━━━ Material shown

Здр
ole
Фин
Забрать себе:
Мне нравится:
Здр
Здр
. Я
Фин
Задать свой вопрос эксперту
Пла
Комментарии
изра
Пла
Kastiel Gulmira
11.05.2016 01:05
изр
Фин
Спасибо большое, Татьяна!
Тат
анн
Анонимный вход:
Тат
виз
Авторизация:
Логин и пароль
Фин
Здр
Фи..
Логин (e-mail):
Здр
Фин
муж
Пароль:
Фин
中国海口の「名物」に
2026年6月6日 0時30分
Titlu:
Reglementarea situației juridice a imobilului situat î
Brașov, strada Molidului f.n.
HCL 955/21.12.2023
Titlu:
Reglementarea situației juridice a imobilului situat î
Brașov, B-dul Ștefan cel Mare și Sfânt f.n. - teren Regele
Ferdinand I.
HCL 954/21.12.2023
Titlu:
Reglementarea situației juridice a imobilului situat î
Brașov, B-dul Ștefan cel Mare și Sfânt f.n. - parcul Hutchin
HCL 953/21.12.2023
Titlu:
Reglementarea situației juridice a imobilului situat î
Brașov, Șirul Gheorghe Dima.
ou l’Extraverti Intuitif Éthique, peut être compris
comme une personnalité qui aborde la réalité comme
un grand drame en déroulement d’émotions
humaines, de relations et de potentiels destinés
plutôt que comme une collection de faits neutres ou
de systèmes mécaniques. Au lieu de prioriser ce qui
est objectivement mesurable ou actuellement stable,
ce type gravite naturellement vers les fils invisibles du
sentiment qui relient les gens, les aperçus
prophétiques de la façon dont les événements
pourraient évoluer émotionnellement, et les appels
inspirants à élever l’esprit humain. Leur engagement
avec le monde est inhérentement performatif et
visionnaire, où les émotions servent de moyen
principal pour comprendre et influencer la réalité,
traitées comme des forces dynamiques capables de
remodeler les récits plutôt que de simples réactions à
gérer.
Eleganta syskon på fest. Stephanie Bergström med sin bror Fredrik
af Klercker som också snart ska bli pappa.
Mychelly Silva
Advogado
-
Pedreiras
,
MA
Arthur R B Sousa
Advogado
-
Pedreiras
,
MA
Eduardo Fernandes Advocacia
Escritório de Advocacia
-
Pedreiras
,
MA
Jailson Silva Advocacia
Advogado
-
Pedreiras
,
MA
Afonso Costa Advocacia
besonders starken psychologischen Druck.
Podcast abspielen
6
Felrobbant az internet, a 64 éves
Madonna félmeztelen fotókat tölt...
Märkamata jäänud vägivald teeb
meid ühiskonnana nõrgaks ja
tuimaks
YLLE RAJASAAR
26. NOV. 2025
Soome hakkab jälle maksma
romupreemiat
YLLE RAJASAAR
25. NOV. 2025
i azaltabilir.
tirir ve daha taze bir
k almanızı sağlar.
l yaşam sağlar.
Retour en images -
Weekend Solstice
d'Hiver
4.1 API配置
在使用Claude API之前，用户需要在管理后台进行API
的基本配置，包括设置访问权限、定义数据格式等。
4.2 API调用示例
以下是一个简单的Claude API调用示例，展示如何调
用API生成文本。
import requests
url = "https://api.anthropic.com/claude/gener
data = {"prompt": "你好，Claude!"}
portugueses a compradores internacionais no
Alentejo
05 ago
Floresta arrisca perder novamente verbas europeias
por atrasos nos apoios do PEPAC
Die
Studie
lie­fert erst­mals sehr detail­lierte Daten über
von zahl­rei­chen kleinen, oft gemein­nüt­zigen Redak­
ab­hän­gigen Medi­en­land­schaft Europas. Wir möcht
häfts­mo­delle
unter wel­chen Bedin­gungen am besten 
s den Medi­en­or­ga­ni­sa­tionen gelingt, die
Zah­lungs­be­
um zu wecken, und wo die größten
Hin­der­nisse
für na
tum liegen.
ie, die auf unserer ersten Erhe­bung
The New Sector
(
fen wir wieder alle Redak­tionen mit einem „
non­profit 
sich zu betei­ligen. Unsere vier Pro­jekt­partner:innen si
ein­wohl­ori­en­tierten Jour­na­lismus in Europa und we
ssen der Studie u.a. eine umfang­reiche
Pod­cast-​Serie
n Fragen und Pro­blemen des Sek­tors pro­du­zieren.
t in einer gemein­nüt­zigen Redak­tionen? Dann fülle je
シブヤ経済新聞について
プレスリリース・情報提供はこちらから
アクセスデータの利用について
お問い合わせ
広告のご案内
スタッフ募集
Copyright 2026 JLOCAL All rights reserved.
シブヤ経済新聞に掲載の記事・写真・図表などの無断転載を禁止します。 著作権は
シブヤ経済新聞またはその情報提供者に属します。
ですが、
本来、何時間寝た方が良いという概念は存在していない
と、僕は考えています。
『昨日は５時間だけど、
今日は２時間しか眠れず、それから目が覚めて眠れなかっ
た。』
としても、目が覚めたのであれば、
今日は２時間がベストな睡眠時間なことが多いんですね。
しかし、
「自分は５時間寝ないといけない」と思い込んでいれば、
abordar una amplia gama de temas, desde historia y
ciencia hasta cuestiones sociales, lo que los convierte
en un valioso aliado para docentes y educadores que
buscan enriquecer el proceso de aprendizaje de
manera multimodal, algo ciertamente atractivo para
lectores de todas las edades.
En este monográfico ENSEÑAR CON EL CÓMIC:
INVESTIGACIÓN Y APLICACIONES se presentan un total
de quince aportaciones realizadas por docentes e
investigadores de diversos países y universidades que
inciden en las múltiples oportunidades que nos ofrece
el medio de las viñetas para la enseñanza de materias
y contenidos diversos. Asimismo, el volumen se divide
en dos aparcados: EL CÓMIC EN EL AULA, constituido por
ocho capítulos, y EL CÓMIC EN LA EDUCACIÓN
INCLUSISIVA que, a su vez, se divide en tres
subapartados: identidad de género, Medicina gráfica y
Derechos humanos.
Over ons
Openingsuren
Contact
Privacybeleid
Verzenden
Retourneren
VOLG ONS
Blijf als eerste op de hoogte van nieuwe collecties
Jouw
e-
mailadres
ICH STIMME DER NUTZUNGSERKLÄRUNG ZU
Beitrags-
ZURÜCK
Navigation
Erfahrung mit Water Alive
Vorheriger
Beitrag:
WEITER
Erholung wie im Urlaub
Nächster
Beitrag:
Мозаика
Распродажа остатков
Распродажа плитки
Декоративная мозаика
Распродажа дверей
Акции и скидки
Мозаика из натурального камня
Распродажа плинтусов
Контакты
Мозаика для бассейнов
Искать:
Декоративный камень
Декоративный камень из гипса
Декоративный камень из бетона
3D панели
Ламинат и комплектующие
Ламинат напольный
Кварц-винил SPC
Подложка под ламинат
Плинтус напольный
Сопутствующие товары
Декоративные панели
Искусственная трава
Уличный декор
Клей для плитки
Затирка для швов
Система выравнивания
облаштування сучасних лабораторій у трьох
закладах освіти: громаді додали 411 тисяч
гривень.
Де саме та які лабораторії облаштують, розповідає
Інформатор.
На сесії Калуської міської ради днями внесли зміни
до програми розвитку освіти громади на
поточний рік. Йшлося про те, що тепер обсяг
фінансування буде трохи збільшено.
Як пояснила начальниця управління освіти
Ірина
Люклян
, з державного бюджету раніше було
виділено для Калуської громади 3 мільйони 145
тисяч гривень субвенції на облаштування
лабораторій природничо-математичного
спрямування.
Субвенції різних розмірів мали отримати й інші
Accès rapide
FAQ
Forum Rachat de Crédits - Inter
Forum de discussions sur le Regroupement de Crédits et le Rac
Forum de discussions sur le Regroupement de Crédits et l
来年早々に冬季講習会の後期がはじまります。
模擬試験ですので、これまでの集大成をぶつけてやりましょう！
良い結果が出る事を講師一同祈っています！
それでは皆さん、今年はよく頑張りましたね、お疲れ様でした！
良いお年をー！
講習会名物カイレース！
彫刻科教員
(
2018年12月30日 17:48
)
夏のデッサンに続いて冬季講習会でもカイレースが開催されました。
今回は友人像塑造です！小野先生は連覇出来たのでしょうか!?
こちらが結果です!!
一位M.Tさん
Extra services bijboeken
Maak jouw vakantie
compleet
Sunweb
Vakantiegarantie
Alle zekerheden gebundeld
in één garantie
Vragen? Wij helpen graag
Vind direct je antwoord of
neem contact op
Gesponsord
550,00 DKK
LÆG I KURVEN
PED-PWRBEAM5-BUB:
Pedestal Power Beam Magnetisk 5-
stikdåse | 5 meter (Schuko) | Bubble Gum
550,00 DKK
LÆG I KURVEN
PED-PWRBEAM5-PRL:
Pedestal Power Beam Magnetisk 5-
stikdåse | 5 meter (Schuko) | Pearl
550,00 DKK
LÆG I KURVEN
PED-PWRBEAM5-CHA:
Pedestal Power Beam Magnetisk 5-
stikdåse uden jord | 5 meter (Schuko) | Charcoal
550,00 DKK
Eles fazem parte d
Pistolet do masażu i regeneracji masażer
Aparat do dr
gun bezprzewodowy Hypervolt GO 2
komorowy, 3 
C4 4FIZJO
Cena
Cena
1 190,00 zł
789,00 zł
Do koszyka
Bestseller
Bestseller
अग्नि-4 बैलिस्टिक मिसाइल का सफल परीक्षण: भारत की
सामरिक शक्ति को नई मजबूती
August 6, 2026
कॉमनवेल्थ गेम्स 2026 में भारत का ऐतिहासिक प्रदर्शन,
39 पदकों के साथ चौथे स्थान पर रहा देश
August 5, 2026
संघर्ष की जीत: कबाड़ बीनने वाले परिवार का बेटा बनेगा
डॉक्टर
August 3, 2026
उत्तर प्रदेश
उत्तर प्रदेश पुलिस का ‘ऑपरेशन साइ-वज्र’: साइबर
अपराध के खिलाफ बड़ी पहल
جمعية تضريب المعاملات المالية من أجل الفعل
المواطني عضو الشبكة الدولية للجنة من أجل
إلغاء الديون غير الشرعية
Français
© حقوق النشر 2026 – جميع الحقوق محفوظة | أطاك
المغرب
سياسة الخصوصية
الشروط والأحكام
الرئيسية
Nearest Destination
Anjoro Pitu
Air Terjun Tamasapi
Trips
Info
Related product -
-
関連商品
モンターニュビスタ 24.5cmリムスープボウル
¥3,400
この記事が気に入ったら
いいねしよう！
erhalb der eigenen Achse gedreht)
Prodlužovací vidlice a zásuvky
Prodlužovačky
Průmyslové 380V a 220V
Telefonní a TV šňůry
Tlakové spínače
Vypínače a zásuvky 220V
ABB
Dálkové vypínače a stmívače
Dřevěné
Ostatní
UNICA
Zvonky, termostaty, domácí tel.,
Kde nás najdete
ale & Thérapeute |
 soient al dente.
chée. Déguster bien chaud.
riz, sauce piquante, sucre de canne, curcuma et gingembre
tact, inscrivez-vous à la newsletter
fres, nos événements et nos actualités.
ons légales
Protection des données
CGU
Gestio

━━━━━━

_What is required_: State how many of the rows above contain the string "réalité", treating case as significant, and give only the number.

_Expected answer_: 2